La primera vez que percibí un asombro enorme, tenía 5 años, fue cuando Armstrong pisó la Luna, en un incierto mes de julio del '69. En casa, entre canciones de Lolita Torres, Rosamel Araya y Osvaldo Pugliese, no se hablaba de otra cosa y para completarla, mi tía abuela Fina dijo en diciembre de ese año que el Niño Dios nos había traído a mi primo Edgardo y a mí sendos trajes de astronautas. La segunda vez que me asombré, fue aún de manera más intensa, en diciembre del '71, tenía 7 años, y esa noche, cuando ningún club del interior del país (de fuera de la provincia de Buenos Aires, me refiero) había logrado ganar un campeonato oficial de AFA, Central superó a San Lorenzo y desató un carnaval interminable, que a mis ojos era algo inédito. Fui con mi viejo a la avenida Alberdi y Avellaneda, pude sentir de cerca esa marea eterna de gente que se lanzó a las calles sin rumbo fijo, con el solo objetivo de cantar "Central Campeón". Venían caminando, en carros tirados por caballos, en bicicletas, en coches, en sillas de ruedas, en camionetas de fleteros, no importaba en qué vehículo, sólo la idea de juntarse en las calles para celebrar ese primer campeonato. Cuando terminé pisando el césped del estadio (preludio del Gigante de Arroyito), en medio de miles de personas, no me di cuenta del todo que estaba naciendo una leyenda, sólo me invadía el asombro.

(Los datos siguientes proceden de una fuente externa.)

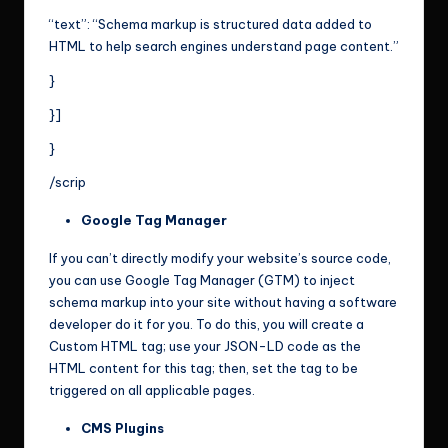
“text”: “Schema markup is structured data added to
HTML to help search engines understand page content.”
}
}]
}
/scrip
Google Tag Manager
If you can’t directly modify your website’s source code,
you can use Google Tag Manager (GTM) to inject
schema markup into your site without having a software
developer do it for you. To do this, you will create a
Custom HTML tag; use your JSON-LD code as the
HTML content for this tag; then, set the tag to be
triggered on all applicable pages.
CMS Plugins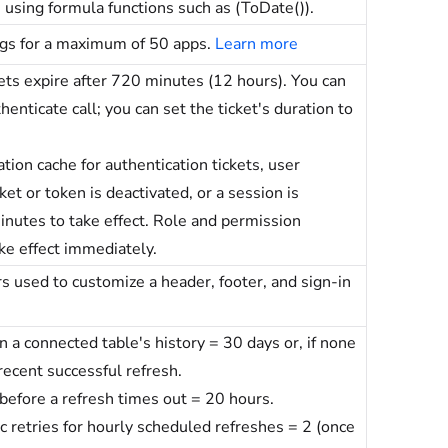
e using formula functions such as (ToDate()).
ogs for a maximum of 50 apps.
Learn more
kets expire after 720 minutes (12 hours). You can
enticate call; you can set the ticket's duration to
tion cache for authentication tickets, user
cket or token is deactivated, or a session is
inutes to take effect. Role and permission
ke effect immediately.
used to customize a header, footer, and sign-in
 a connected table's history = 30 days or, if none
recent successful refresh.
fore a refresh times out = 20 hours.
retries for hourly scheduled refreshes = 2 (once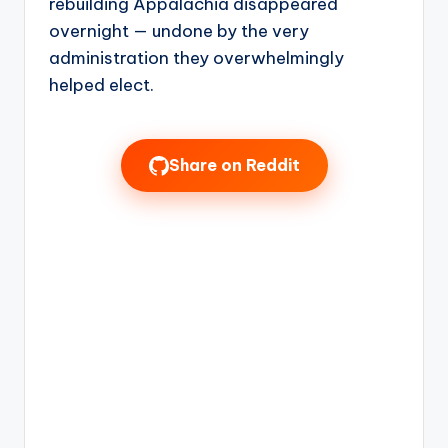
rebuilding Appalachia disappeared
overnight — undone by the very
administration they overwhelmingly
helped elect.
Share on Reddit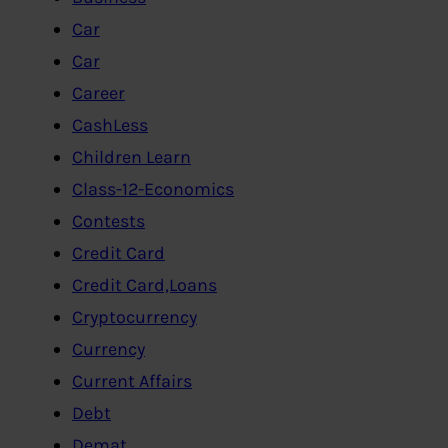
Car
Car
Career
CashLess
Children Learn
Class-12-Economics
Contests
Credit Card
Credit Card,Loans
Cryptocurrency
Currency
Current Affairs
Debt
Demat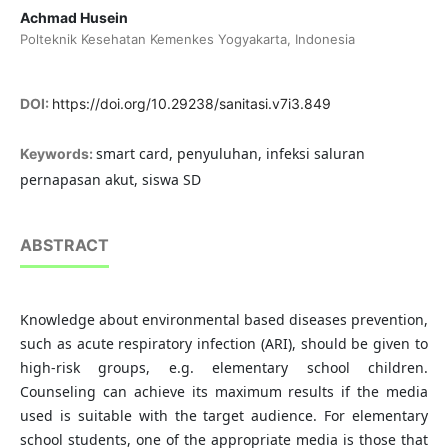
Achmad Husein
Polteknik Kesehatan Kemenkes Yogyakarta, Indonesia
DOI:
https://doi.org/10.29238/sanitasi.v7i3.849
smart card, penyuluhan, infeksi saluran
Keywords:
pernapasan akut, siswa SD
ABSTRACT
Knowledge about environmental based diseases prevention,
such as acute respiratory infection (ARI), should be given to
high-risk groups, e.g. elementary school children.
Counseling can achieve its maximum results if the media
used is suitable with the target audience. For elementary
school students, one of the appropriate media is those that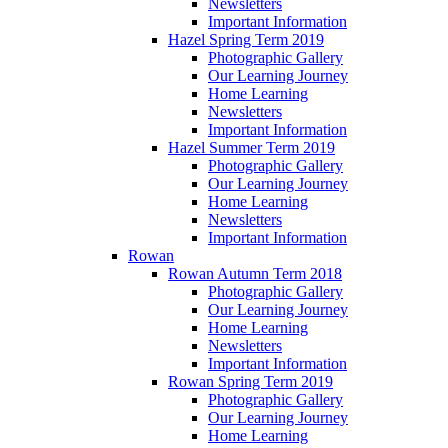
Newsletters
Important Information
Hazel Spring Term 2019
Photographic Gallery
Our Learning Journey
Home Learning
Newsletters
Important Information
Hazel Summer Term 2019
Photographic Gallery
Our Learning Journey
Home Learning
Newsletters
Important Information
Rowan
Rowan Autumn Term 2018
Photographic Gallery
Our Learning Journey
Home Learning
Newsletters
Important Information
Rowan Spring Term 2019
Photographic Gallery
Our Learning Journey
Home Learning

La tercera vez que me invadió un asombro inmenso fue en agosto del '97, cuando nació mi hija Ángeles y la tuve en mis brazos por primera vez, apenas llegó a este mundo, en un sala de parto donde todo parecía ser intensamente natural y emotivo. Ángeles fue creciendo con libertad, entre libros, música y juegos y todo, parecía que el fútbol no le iba a interesar. Y así fue, a ella no le interesa el fútbol, le interesa Central. Y así, la vi llorar con el descenso, la vi inundarse de felicidad con el ascenso, la vi llorar ante el robo más grande de la historia del fútbol argentino, en la final de la Copa Argentina del 2014, y anoche, la noche del 6 de diciembre, esa es otra historia. La cuarta y última vez que mi asombro superó los parámetros normales fue en diciembre. No podía ser de otra manera. Tal como lo imaginé más de una vez, durante todos estos años... apenas terminó el partido, tras un sufrimiento pasional (no podía ser de otra manera tampoco), salí con Ángeles y Vivi a la calle y vi, nuevamente, miles de almas deambulando con alegría por las calles. Esa oleada de gente nos fue empujando hacia el Monumento a la Bandera, donde personajes de todo calibre, familias enteras, jóvenes, muy jóvenes, destilaban fervor por ese sentimiento en común que se fundía con el pavimento de nuestra ciudad. Ver a mi hija, a mi lado muy feliz, corroboraba para siempre mi cuarto asombro de vida, mixturado con toda esa gente que llegaba desde los barrios, con una única contraseña: alguna remera azul y amarilla, la camiseta original, una bandera auriazul, levantaba el grito de Dale Campeón.

Sin dudas, ya no soy aquel pequeño pibe del '71, soy un hombre de 54 que, desbordado por la emoción, no pudo contener todo lo que le venía a la mente: los viejos que lo hicieron canalla, los amigos que ya no están y que iban a la cancha juntos, los años que pasaron muy rápido, con varios campeonatos en el medio, varios sinsabores, la pasión de siempre, la auténtica, alejada del negocio, y este regalo de la vida que muestra que aún se puede tener una noche de alegría colectiva en paz. Escribo porque no tengo voz, la dejé en las gloriosas calles de mi ciudad.